MVRDV and The Why Factory (Delft University of Technology)'s Le Grand Puzzle, a comprehensive urban study with ambitious ideas for Marseille as part of Manifesta 13 Marseille. Image courtesy of MVRDV

As Winy put it, the publication shows the urban possibilities and impossibilities of Marseille, through conversations, analyses, maps and ideas - a "manifesto" for the city - serving as a platform to develop artistic and cultural interventions during the biennial in 2020.

reSITE is a global platform connecting people and ideas to improve the urban environment, and typically, this would happen though live events hosted in Prague and other European cities. Design and the City by reSITE has been launched to explore the ways we can use design to make cities more livable and lovable. 

"The podcast is an ideal format to tackle the same issues in the virtual environment and stay connected to discuss a better future, together," said reSITE. 
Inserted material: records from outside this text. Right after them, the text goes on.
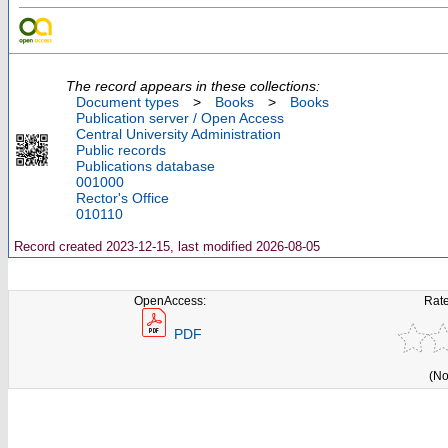
The record appears in these collections:
Document types
>
Books
>
Books
Publication server / Open Access
Central University Administration
Public records
Publications database
001000
Rector's Office
010110
Record created 2023-12-15, last modified 2026-08-05
OpenAccess:
Rate
PDF
(No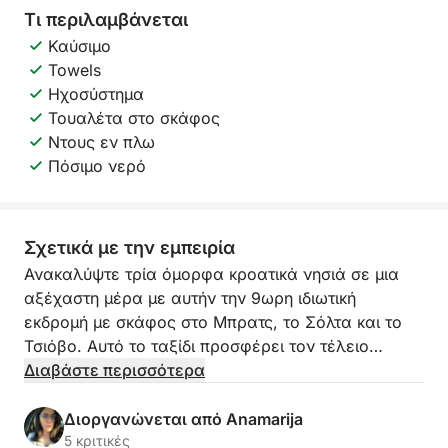
Τι περιλαμβάνεται
Καύσιμο
Towels
Ηχοσύστημα
Τουαλέτα στο σκάφος
Ντους εν πλω
Πόσιμο νερό
Σχετικά με την εμπειρία
Ανακαλύψτε τρία όμορφα κροατικά νησιά σε μια
αξέχαστη μέρα με αυτήν την 9ωρη ιδιωτική
εκδρομή με σκάφος στο Μπρατς, το Σόλτα και το
Τσιόβο. Αυτό το ταξίδι προσφέρει τον τέλειο
συνδυασμό γραφικής κρουαζιέρας, χαλαρωτικών
Διαβάστε περισσότερα
στάσεων για κολύμπι και εξερεύνησης της
αυθεντικής νησιωτικής ζωής.
Διοργανώνεται από Anamarija
5 κριτικές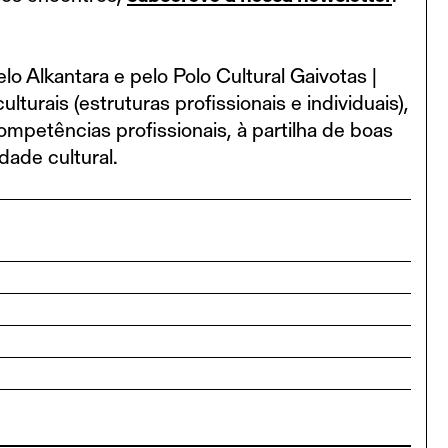
Alkantara e pelo Polo Cultural Gaivotas |
lturais (estruturas profissionais e individuais),
mpetências profissionais, à partilha de boas
dade cultural.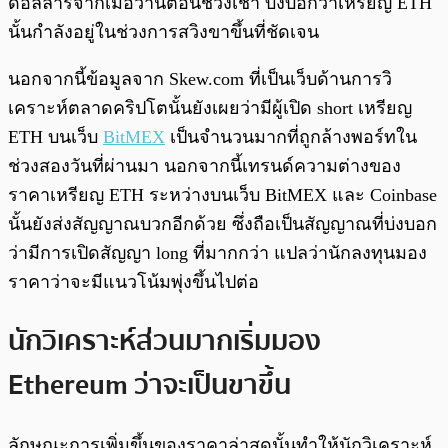
ดอลลาร์จากเมื่อวานตอนช่วงเช้า บ่งบอกว่าเหรียญ ETH
นั้นกำลังอยู่ในช่วงการสวิงขาขึ้นที่ชัดเจน
นอกจากนี้ข้อมูลจาก Skew.com ที่เป็นเว็บด้านการวิ
เคราะห์ตลาดคริปโตนั้นยังเผยว่ามีผู้เปิด short เหรียญ
ETH บนเว็บ
BitMEX
เป็นจำนวนมากที่ถูกล้างพอร์ทใน
ช่วงสองวันที่ผ่านมา นอกจากนี้เทรนด์ความต่างของ
ราคาเหรียญ ETH ระหว่างบนเว็บ BitMEX และ Coinbase
นั้นยังส่งสัญญาณบวกอีกด้วย ซึ่งถือเป็นสัญญาณที่บ่งบอก
ว่ามีการเปิดสัญญา long ที่มากกว่า แปลว่านักลงทุนมอง
ราคาว่าจะมีแนวโน้มพุ่งขึ้นไปต่อ
นักวิเคราะห์ส่วนมากเริ่มมอง
Ethereum ว่าจะเป็นขาขึ้น
ลักษณะการเพิ่มขึ้นของราคาล่าสุดนั้นทำให้นักวิเคราะห์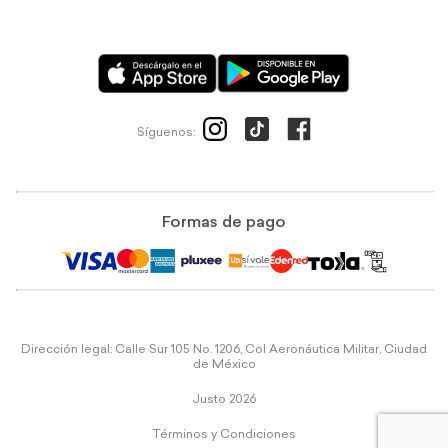
Síguenos:
Formas de pago
Dirección legal: Calle Sur 105 No. 1206, Col Aeronáutica Militar, Ciudad
de México
Justo 2026
Términos y Condiciones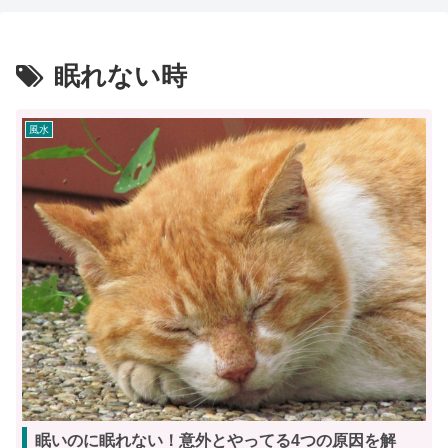
眠れない時
風水
眠いのに眠れない！意外とやってる4つの原因を解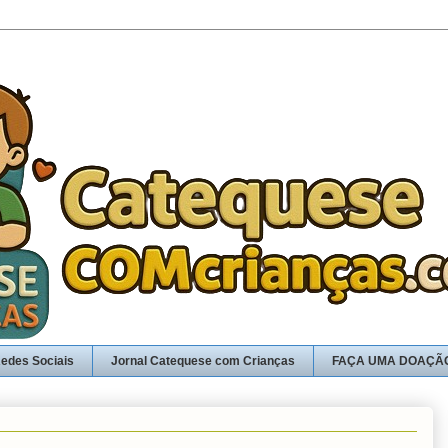
edes Sociais
Jornal Catequese com Crianças
FAÇA UMA DOAÇÃ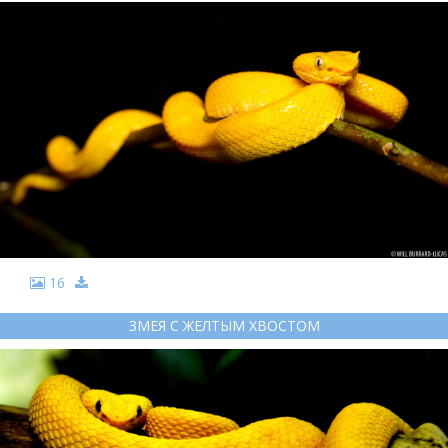
16
ЗМЕЯ С ЖЕЛТЫМ ХВОСТОМ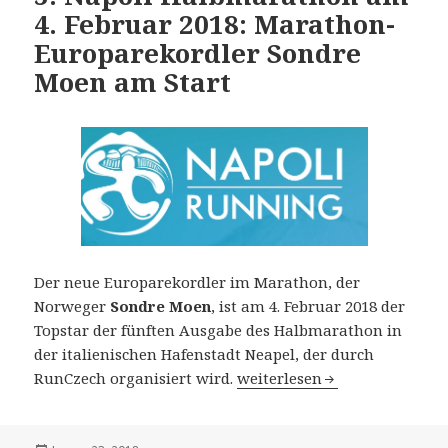
4. Februar 2018: Marathon-
Europarekordler Sondre
Moen am Start
Der neue Europarekordler im Marathon, der
Norweger
Sondre Moen
, ist am 4. Februar 2018 der
Topstar der fünften Ausgabe des Halbmarathon in
der italienischen Hafenstadt Neapel, der durch
5. Napoli Halbmarathon am 
RunCzech organisiert wird.
weiterlesen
The first season of Design and the City included prominent architects like Thomas Heatherwick, Chris Precht, Ravi Naidoo and more, all can be seen on this page

The Gazprom building in Saint Petersburg by MVRDV. Image courtesy of MVRDV

In the episode, Maas also spoke about his project in Saint Petersburg, the Gazprom building, which project came second in an international competition. 

As Winy refers, this building "would have been the world’s largest timber building and a CO2 storage deposit that would not consume any fossil energy."

Winy Maas. Image © Barbra Verbij

The proposal came for oil giant Gazprom Neft's headquarters in St Petersburg.

MVRDV entered the competition as Winy put it "after considerable debate" and internal discussions over the merits of working for a client that is a heavy polluter, ultimately deciding to uphold their dedication to sustainable design.